SYNTHETIC STUDIES OF PROTEIN STABILITY AND FOLDING

蛋白质稳定性和折叠的综合研究

• 批准号: 6180579
• 负责人: George Barany
• 金额: $ 20.98万
• 依托单位: UNIVERSITY OF MINNESOTA
• 依托单位国家: 美国
• 财政年份: 1994
• 资助国家: 美国
• 起止时间: 1994-08-01 至 2002-07-31
• 项目状态: 已结题
• 来源: https://reporter.nih.gov/project-details/6180579
• 关键词: bacterial proteins; biophysics; chemical stability; circular dichroism; conformation; crosslink; cyclization; disulfide bond; globular protein; nuclear magnetic resonance spectroscopy; peptide chemical synthesis; protein folding; protein structure function; synthetic peptide; technology /technique development; thermodynamics; trypsin inhibitors

This collaborative research program combines state-of-the-art mild chemical methods for peptide and small protein synthesis with biochemical and biophysical studies in order to address fundamental questions and develop hypotheses about protein folding, stability, and dynamics. The parent small globular protein targets are bovine pancreatic trypsin inhibitor (BPTI), 58 residues with an array of three disulfide bridges, and the immunoglobulin binding domain of streptococcal protein G (GB1), 56 residues without disulfides. During the first period of support, it was shown that replacement of cystine crosslinks in BPTI by paired alpha-amino-n-butyric acid (Abu) isosteres provides proteins which, under mild conditions, assume structures very similar to the ensemble of transient intermediates formed during the first 10-20 msec of the protein folding process. The earlier findings provide the underpinnings for the central hypothesis of the present proposal: in globular proteins, core motifs can be identified, and their elements can be combined in suitable peptides to construct native-like modules. The designed peptides, approximately 15-50 amino acid residues in length, consist of core elements (from BPTI and/or GB1) linked by natural or designed sequences, and they contain a strategically placed crosslink to limit conformational space to more collapsed conformations. The crosslink is designed with the ideal that its primary function is to restrict the mobility (entropy) of the chain, rather than to stabilize folded structure. Core modules are of great interest in themselves, and it is proposed to characterize their conformational ensembles and to optimize their stabilities of their native-like conformation(s). Further, strategies have been developed to link core modules in tandem to construct a larger protein with a true native state. Integrated throughout this research are continued improvements and optimizations of chemistry and purification tools for efficient preparation of homogeneous small protein analogues, including issues involved with the efficient creation of disulfide, thioether, side-chain lactam, and head-to-tail lactam crossbridges. The ongoing and proposed studies exemplify new approaches and are leading to significant and generalizable insights that contribute to the "protein folding problem."

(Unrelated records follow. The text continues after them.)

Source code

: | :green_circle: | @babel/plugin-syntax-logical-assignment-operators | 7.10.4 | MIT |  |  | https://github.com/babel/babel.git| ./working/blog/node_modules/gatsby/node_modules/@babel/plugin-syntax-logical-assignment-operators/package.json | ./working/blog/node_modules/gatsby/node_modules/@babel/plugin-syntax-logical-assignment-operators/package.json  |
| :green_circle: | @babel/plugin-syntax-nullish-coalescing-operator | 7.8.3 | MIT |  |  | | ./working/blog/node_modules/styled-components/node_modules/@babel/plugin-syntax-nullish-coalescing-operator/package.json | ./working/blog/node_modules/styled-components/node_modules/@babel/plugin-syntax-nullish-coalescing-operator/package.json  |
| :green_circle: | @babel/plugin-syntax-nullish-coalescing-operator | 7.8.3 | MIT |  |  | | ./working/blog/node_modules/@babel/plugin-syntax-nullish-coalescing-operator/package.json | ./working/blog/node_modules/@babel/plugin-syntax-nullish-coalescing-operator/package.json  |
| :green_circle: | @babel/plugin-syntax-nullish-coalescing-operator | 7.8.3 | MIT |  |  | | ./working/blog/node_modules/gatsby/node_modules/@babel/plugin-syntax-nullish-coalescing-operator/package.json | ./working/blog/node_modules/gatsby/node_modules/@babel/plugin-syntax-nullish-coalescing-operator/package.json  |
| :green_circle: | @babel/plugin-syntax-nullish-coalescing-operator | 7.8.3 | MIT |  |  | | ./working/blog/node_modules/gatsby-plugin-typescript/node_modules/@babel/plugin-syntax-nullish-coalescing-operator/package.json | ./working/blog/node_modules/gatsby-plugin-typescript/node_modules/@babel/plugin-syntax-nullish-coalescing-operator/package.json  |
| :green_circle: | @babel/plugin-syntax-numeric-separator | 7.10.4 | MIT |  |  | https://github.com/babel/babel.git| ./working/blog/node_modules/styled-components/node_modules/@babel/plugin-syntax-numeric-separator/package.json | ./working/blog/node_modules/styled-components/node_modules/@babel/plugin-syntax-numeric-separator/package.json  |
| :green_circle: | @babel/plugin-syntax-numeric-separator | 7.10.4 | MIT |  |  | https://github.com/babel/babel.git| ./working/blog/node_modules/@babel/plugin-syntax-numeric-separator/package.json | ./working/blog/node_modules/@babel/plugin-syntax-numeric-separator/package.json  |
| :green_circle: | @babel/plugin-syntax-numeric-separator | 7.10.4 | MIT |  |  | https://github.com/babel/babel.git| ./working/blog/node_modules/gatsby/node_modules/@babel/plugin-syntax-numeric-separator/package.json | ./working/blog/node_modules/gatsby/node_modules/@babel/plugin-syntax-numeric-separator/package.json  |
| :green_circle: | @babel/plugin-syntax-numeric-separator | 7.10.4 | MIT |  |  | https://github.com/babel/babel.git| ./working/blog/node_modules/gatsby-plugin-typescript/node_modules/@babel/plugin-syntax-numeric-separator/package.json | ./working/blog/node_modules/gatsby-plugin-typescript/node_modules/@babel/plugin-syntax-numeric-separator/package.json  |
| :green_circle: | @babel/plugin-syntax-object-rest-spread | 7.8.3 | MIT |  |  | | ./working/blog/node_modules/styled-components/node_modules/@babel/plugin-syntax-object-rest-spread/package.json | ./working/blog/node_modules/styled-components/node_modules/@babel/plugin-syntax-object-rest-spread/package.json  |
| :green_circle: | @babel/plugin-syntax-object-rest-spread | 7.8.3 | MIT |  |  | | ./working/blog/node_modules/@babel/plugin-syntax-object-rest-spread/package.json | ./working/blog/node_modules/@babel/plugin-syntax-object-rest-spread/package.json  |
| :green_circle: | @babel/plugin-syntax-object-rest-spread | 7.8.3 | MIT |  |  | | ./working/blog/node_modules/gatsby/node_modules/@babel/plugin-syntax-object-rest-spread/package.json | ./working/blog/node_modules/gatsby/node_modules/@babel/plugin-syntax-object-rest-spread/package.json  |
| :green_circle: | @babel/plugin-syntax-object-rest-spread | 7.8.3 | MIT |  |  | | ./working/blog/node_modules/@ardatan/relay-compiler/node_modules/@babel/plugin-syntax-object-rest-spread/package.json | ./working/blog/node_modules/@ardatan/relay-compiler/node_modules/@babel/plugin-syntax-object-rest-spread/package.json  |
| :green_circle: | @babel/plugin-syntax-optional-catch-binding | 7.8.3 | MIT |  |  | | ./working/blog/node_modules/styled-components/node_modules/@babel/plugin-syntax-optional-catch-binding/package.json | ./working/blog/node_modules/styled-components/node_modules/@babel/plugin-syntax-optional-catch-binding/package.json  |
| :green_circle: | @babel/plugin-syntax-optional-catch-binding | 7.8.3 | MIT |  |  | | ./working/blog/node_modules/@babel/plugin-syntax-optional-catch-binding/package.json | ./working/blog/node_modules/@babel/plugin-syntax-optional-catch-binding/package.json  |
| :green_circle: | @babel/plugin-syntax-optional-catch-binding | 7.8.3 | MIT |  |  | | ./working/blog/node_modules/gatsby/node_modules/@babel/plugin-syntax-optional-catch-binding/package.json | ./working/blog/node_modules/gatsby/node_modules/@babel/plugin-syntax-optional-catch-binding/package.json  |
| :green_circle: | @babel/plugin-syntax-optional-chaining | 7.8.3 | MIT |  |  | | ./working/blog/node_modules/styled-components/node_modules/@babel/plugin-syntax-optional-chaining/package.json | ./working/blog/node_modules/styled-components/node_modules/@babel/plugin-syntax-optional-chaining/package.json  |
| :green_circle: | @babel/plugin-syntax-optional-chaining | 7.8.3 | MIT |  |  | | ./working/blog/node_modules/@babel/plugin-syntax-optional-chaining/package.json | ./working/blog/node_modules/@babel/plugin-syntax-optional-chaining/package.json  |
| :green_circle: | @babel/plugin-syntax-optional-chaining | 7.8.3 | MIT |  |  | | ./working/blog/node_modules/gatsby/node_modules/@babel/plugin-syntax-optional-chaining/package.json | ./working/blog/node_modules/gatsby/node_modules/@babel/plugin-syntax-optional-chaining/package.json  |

该合作研究项目将最先进的肽和小蛋白质合成的温和化学方法与生物化学和生物物理学研究相结合，以解决基本问题并提出有关蛋白质折叠，稳定性和动力学的假设。亲本小球状蛋白靶点为牛胰腺胰蛋白酶抑制剂（BPTI）， 58个残基与3个二硫化物桥阵列，以及链球菌蛋白G （GB1）的免疫球蛋白结合域，56个不含二硫化物的残基。在支持的第一阶段，研究表明，配对的α -氨基-正丁酸（Abu）同位异构体取代了BPTI中的胱氨酸交联，提供了在温和条件下的蛋白质，其结构与蛋白质折叠过程的前10-20毫秒形成的瞬态中间体非常相似。早期的发现为本提案的中心假设提供了基础：在球状蛋白中，可以识别核心基序，并且它们的元素可以在合适的肽中组合以构建天然样模块。设计的肽长度约为15-50个氨基酸残基，由天然或设计序列连接的核心元件（来自BPTI和/或GB1）组成，它们包含一个战略性的交联，以限制构象空间为更多的折叠构象。交联设计的理想是，其主要功能是限制链的迁移率（熵），而不是稳定折叠结构。核心模块本身非常有趣，并提出了表征它们的构象集成和优化它们的原生构象的稳定性。此外，已经开发出将核心模块串联起来以构建具有真正天然状态的更大蛋白质的策略。在整个研究过程中，不断改进和优化化学和纯化工具，以有效地制备均匀的小蛋白质类似物，包括有效地产生二硫、硫醚、侧链内酰胺和头尾内酰胺交叉桥的问题。正在进行的和提议的研究举例说明了新的方法，并导致了对“蛋白质折叠问题”的重要和可推广的见解。